Time: 14:00pm-15:30, Nov 4, 2020 (Wednesday)

Location: Room 454, Long Bin Building, Shanghai Jiao Tong University Minhang Campus

Abstract

Ceramic proton conductors based on acceptor-doped barium zirconate perovskites offer potential unique process advantages over solid oxide or polymer alternatives for natural gas conversion, hydrogen production, and ammonia. Tubular designs are established, but development towards planar stacks is ongoing. Materials challenges connected to conductivity, thermal expansion, and electrode kinetics will be discussed briefly.

Biography

Truls Norby (b. 1955) has his PhD from the University of Oslo (UiO) 1986, where he studied and worked with late prof. Per Kofstad. Norby became professor at the Department of Chemistry 1994 and head of the Group for Solid-State Electrochemistry in 1997, now Group for Electrochemistry, which is part of the Centre for Materials Science and Nanotechnology (SMN) at UiO.

Norby works with thermodynamics and transport of defects in materials for solid-state fuel cells, electrolysers, batteries, gas separation membranes, sensors, and metal protection oxide layers. He specialises in protons in oxides and their use in high temperature proton conductors and hydrogen separation membranes.
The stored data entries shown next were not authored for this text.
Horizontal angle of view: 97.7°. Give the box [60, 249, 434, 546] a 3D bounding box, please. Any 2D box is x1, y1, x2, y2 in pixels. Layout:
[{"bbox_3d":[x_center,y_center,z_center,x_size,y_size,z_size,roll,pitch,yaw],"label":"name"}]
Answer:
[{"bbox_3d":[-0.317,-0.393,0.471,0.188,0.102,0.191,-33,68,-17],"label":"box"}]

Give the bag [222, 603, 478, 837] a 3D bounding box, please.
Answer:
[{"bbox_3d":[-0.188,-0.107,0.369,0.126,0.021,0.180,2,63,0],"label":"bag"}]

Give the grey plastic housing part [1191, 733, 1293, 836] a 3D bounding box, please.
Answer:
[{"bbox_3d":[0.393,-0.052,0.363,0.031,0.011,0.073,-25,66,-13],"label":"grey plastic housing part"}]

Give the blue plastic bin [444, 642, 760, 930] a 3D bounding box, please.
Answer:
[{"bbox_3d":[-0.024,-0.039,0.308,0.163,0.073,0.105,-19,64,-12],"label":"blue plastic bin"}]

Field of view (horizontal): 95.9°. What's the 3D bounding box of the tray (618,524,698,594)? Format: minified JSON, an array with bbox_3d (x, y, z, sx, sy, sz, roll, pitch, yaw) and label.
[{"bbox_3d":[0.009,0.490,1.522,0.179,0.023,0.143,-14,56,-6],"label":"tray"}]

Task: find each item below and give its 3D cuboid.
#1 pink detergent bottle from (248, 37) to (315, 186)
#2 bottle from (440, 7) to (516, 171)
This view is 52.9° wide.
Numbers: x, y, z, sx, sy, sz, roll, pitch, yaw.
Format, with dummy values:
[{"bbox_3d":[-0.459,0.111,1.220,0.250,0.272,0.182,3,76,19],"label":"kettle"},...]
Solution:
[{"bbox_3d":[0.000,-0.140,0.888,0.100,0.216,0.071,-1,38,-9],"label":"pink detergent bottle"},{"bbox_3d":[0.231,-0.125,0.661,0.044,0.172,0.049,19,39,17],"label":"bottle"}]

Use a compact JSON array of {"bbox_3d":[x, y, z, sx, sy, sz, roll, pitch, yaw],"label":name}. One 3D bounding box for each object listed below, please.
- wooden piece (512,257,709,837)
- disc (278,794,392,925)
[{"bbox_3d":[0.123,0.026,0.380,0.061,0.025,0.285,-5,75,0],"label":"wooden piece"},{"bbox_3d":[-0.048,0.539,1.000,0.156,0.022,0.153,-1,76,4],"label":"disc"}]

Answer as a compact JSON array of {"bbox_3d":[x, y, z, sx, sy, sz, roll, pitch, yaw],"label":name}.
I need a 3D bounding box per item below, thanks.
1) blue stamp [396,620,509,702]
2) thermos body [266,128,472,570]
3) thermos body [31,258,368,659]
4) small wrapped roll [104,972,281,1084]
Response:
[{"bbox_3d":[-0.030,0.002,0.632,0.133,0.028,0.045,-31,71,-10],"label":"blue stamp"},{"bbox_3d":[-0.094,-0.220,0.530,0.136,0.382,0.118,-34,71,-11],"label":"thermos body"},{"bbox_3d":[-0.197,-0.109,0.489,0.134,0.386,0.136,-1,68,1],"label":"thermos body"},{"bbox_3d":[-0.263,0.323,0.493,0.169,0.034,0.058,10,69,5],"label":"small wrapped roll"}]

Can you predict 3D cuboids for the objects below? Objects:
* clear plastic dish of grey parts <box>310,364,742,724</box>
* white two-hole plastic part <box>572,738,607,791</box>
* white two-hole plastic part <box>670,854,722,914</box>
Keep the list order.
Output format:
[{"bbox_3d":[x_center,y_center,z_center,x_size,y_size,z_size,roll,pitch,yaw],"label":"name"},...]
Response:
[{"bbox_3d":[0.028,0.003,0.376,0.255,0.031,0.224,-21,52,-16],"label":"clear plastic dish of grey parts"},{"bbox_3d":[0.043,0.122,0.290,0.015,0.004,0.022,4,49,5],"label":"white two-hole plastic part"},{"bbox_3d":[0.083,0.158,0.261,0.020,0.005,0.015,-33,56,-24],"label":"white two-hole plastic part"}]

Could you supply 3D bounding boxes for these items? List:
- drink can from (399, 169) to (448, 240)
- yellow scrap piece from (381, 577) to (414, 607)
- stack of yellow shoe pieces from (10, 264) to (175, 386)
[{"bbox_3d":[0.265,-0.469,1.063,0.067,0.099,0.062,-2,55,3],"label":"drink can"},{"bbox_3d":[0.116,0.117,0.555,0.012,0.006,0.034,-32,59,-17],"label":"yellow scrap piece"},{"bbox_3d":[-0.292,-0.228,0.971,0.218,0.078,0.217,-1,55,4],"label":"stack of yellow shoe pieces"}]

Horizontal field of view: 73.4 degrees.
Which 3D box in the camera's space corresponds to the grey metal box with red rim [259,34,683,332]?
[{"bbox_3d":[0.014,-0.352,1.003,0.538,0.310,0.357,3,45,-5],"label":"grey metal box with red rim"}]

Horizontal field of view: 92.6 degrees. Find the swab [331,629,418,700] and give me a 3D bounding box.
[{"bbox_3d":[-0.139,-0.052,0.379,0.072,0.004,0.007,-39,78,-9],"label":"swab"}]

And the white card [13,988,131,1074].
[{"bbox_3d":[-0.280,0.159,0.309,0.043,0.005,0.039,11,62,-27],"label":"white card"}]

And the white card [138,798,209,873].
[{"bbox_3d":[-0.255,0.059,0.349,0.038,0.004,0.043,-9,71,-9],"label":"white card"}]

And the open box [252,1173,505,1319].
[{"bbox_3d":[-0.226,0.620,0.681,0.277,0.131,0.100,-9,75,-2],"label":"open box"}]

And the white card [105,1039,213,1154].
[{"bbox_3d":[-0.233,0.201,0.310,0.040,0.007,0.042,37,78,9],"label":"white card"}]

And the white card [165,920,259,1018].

Recently, he also focuses on topics related to transport in adsorbed layers on surfaces and across interfaces (grain boundaries, electrodes) and on the semiconducting properties of oxides for uses in photoelectrochemistry and thermoelectrics.

He has published more than 270 journal papers, graduated near 100 Master- and PhD-students, and is editor of Solid State Ionics and President of the International Society for Solid State Ionics (ISSE) 2019-2021. He is member of the Norwegian Academy of Science and Letters and other national academies. He has won the UiO Innovation Prize (2012) and the Norwegian Guldberg-Waage medal for chemistry 2018.

He has founded companies NORECS AS (2001) which develops, manufactures, and sells test equipment world-wide (including China) and Protia AS (now CoorsTek Membrane Sciences AS) (2007) which develops energy conversion processes using proton conducting ceramic materials. From 2020 he is established also in Jiangsu, China, as guest professor at Soochow University and Jiangyin NorEn Material Technology Co., Ltd.